I confess – my views differ from some of the strategic Information Technology directions some schools are currently promoting, but in terms of providing valuable education, I really believe we should be embracing smartphones rather than banning them.
That would mean this:
Instead of this:
I am collating data on use and gain, which I hope to have in a state worthy of sharing shortly.
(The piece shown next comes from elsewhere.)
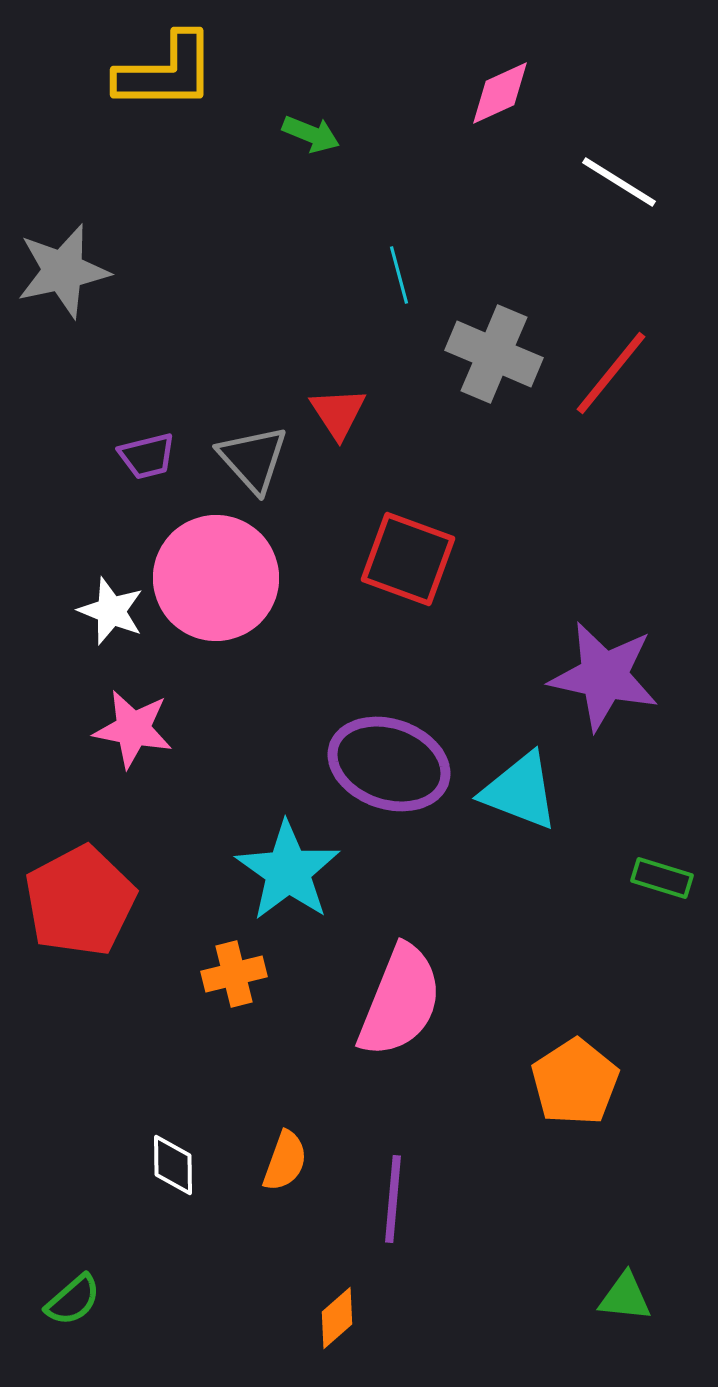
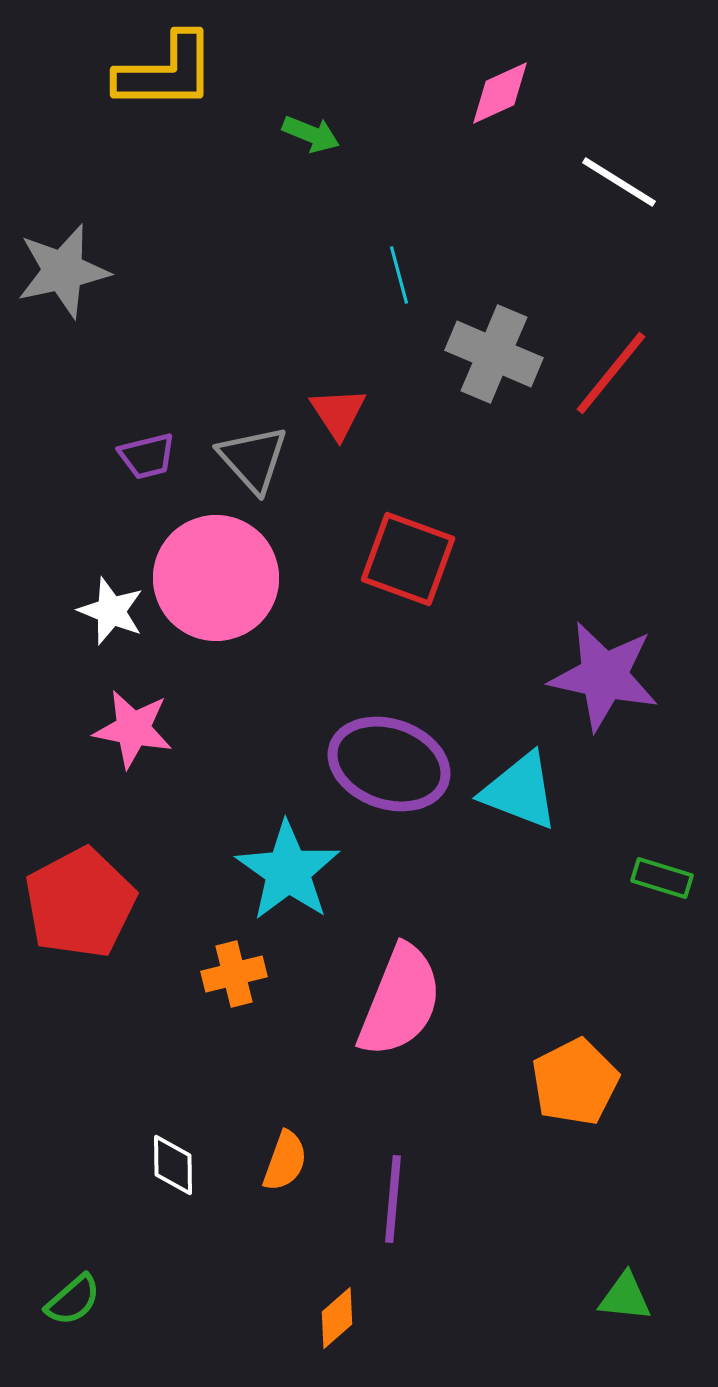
red pentagon: moved 2 px down
orange pentagon: rotated 6 degrees clockwise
I do not think the future will be easy, whichever way schools proceed but from my perspective, the key points are:
- Ubiquitous tech such as smartphones and watches are part of today’s world.
- No child’s parent has grown up with appropriate use of tech being modelled (first smart type phone 1992 – first iPhone 2007) so who teaches usage, advantages, dangers, and protocols if we don’t?
- We are dealing with rapidly evolving products which we can’t hope to keep up with in terms of banning and have far greater chance of impact if we respond in an educational manner.
- These devices augment computers (and in some ways surpass them) and should be harnessed appropriately for the enabling of learning as appropriate.
The International Society for Technology in Education (ISTE), is home to a passionate community of global educators who believe in the power of technology to transform teaching and learning, accelerate innovation and solve tough problems in education.
ISTE inspires the creation of solutions and connections that improve opportunities for all learners by delivering: practical guidance, evidence-based professional learning, virtual networks, thought-provoking events, and the ISTE Standards.
This is an example of 6 Things that a Mobile Phone Enhances according to a post in the ISTE blog: https://www.iste.org/explore/articleDetail?articleid=528#.XEzQ8azy_1Q.email
The app I would recommend most highly is Office Lens and it is incredibly powerful when paired with OneNote with its amazing “immersive reader”. It works on laptops, iPads, and phones and is excellent for differentiation and assisted learning.
To my way of thinking the gains to education far outweigh the pain, particularly for older students who will soon be expected to function in the world of work.